The final characteristic of truly great CEO is the ability to plant the seeds of trees under which they may never sit. To embody a sense of enlightened self-interest. This allows them to balance the short-term decisions of running a successful business today with the long-term decisions of contributing to the world around them in a strongly impactful way. Wise leaders understand that with great power comes great responsibility. They use that power to leave a legacy, not just great quarterly earnings.


Lastly, I’d like to share a tool I learned a few years ago that I thought was extremely powerful for someone coming into a new leadership position. I was attending the Global Institute for Leadership Development and met with a senior executive from P&G who was basically a turnaround specialist within the company. When a division of the company got off track, this gentleman was sent to get them back on track and moving in the right direction. But one of the biggest problems he had was that he was often sent to places where he had never met the people he was now in charge of.

Imagine this:

You work in a division of a large company that you know is struggling, and all of a sudden a brand-new president shows up that you’ve never met before. You know nothing about them, and this person is now completely in charge of your part of the company and your future in the company. Then, he realized this created great fear within the people he was now in charge of. That fear caused them to hesitate, double guess him, and politicize things. Spending a lot of time trying to figure out what the new “boss” wanted. He realized that was a very destructive situation and created an elegant tool to fix it immediately.

Upon arriving at the new division of the company that he was about to take over.

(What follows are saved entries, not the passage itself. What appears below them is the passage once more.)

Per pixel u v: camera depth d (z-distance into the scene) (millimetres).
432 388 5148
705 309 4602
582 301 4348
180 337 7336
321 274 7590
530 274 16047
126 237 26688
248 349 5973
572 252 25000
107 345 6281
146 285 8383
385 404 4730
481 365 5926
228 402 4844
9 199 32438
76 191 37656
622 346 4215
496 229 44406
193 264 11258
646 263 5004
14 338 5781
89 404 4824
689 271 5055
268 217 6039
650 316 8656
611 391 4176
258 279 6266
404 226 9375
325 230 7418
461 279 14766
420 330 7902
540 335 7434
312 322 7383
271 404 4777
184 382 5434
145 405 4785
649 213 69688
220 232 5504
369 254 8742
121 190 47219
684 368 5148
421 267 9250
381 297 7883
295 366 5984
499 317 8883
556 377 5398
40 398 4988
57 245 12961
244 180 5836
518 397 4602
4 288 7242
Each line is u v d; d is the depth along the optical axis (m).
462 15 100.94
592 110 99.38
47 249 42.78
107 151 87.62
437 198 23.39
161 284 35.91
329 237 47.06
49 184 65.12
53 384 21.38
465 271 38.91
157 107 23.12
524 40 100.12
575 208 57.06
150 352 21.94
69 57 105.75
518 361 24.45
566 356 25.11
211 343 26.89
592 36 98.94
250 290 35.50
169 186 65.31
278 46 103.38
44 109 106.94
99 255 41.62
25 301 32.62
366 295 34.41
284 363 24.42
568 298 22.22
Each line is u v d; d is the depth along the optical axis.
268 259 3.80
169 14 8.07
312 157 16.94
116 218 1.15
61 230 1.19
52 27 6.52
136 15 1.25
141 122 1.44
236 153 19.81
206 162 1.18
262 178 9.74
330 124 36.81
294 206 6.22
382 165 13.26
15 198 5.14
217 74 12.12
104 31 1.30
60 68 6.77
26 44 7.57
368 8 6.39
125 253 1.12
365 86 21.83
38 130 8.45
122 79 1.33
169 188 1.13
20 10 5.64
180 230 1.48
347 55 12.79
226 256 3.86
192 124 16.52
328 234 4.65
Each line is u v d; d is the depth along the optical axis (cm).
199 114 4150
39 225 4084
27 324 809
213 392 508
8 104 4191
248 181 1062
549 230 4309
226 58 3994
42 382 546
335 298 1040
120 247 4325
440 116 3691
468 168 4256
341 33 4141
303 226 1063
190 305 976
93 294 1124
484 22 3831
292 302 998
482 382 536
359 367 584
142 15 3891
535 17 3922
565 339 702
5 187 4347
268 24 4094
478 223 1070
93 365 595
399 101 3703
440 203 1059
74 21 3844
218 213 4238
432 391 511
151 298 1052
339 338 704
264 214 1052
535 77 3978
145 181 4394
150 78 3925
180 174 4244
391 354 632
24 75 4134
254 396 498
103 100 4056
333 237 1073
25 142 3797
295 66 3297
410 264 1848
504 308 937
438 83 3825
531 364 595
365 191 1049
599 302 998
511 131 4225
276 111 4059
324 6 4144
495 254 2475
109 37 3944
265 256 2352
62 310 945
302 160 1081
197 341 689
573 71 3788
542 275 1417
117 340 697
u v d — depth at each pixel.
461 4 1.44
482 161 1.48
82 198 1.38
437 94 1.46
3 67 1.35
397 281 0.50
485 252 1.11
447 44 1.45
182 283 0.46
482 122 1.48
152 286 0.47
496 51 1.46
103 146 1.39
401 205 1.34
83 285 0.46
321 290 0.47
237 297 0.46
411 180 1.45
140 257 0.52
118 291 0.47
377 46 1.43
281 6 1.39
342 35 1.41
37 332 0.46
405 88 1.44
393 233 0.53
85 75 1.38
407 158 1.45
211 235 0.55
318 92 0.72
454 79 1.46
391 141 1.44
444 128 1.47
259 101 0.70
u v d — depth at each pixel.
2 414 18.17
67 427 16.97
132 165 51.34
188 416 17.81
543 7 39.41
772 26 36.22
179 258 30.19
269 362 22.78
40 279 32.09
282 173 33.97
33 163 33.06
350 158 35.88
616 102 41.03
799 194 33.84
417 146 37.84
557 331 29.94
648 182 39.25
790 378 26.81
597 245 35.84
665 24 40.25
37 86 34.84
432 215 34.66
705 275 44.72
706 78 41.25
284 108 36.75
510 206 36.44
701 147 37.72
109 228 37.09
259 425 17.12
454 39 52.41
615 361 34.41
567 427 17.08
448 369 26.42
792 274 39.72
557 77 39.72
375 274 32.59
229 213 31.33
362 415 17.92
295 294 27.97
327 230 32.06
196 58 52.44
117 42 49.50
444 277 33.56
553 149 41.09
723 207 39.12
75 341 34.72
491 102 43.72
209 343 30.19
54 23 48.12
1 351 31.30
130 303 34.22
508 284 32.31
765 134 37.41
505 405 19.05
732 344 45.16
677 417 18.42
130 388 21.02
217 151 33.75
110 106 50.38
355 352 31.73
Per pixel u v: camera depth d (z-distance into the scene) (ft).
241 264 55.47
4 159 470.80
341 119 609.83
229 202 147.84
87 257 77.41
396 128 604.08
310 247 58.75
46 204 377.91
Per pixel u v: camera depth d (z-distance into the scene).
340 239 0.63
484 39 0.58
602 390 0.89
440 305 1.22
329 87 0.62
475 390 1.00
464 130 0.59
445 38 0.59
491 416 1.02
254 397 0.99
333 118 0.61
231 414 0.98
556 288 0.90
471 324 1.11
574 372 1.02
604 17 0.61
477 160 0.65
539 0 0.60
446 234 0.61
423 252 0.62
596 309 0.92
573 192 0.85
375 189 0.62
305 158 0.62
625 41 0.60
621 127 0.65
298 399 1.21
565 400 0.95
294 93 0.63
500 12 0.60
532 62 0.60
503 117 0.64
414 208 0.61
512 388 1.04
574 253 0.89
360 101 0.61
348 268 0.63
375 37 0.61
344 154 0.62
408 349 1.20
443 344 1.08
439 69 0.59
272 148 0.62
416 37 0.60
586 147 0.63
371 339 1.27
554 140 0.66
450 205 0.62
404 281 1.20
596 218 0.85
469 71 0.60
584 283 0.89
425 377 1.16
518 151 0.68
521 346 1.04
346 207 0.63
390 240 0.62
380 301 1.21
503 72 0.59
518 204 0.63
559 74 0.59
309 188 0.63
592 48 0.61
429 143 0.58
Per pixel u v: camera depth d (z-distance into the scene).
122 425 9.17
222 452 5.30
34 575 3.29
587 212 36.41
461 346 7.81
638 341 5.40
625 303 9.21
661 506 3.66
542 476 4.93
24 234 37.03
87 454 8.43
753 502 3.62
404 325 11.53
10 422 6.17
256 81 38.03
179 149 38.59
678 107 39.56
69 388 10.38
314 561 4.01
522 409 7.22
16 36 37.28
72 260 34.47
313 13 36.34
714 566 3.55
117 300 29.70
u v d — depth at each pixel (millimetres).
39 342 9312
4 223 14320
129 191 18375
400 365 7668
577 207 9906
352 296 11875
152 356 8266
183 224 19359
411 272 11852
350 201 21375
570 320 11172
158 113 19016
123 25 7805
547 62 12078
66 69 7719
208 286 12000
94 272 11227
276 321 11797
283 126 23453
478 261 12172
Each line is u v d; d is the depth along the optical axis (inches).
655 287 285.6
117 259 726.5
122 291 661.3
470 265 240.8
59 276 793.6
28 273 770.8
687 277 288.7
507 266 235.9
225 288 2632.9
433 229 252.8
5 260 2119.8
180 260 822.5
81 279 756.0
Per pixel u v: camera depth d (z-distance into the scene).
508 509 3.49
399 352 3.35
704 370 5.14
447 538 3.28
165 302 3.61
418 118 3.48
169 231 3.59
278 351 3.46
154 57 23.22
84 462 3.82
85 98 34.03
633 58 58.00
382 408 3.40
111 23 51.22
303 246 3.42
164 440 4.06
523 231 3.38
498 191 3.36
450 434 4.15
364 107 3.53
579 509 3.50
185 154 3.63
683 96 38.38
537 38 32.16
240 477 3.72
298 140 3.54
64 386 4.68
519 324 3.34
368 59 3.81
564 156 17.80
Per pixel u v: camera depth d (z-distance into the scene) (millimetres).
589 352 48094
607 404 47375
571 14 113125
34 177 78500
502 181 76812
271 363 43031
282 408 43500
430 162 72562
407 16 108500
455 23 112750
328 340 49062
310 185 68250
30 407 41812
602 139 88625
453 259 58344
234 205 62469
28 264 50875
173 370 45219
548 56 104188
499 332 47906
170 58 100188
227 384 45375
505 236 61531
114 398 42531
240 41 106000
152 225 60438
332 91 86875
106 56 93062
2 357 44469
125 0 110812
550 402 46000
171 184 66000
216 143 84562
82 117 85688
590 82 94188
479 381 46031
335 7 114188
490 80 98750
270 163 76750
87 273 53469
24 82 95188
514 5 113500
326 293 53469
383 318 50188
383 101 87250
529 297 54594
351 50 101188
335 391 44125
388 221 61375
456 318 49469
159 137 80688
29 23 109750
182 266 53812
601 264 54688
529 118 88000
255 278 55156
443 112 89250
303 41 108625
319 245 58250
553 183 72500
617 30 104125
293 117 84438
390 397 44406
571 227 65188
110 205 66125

He would hand everyone in the entire division one piece of paper that summed up everything they needed to know about him as a new leader. On the front he would write out very clearly what he was going to focus on as their leader. What he expects of everyone that works for him, and what numbers would be the main metrics he will use to measure the success of the organization. On the reverse side of the paper he wrote down his own personal leadership philosophy. What everyone that worked for him could expect from him, and what core values he was going to manage the organization around.

He would then tell them:

“I’m going to hold you strictly accountable for everything on the front piece of paper—performing in a way that I need you to, focusing on the areas that I feel are important, meeting or exceeding the metrics that I’ve set for you. However, I am asking you to hold me 100% accountable for everything on the back of the piece of paper—for living my leadership philosophies every day, for doing the things I am promising I will do for you, and for making sure that we have a values-based organization of integrity and professionalism.”

He did this so that there would be no guessing, no ambiguity and no fear. As a result, people knew from day one exactly what he expected of them and what they could expect from him. Instead of spending months of innuendo, rumors and political maneuvering, he put all of that to rest on day one. This is a tool I have recommended to lots of new managers, leaders and CEOs and one that might be helpful for you too, Dan.


I wish you every possible success, and please know that I’m here if you need ANYTHING. I believe that the issues within your organization are absolutely fixable. As one of the folks in the class today said, “It might be tough, but it’s not impossible.”

Please never hesitate to send a note or call if there is any way that I can help you. I look forward to working together on this and watching as your organization gets better and better.

Thank you very much for asking me to assist in this extremely important project. It has been a joy and an honor, take good care.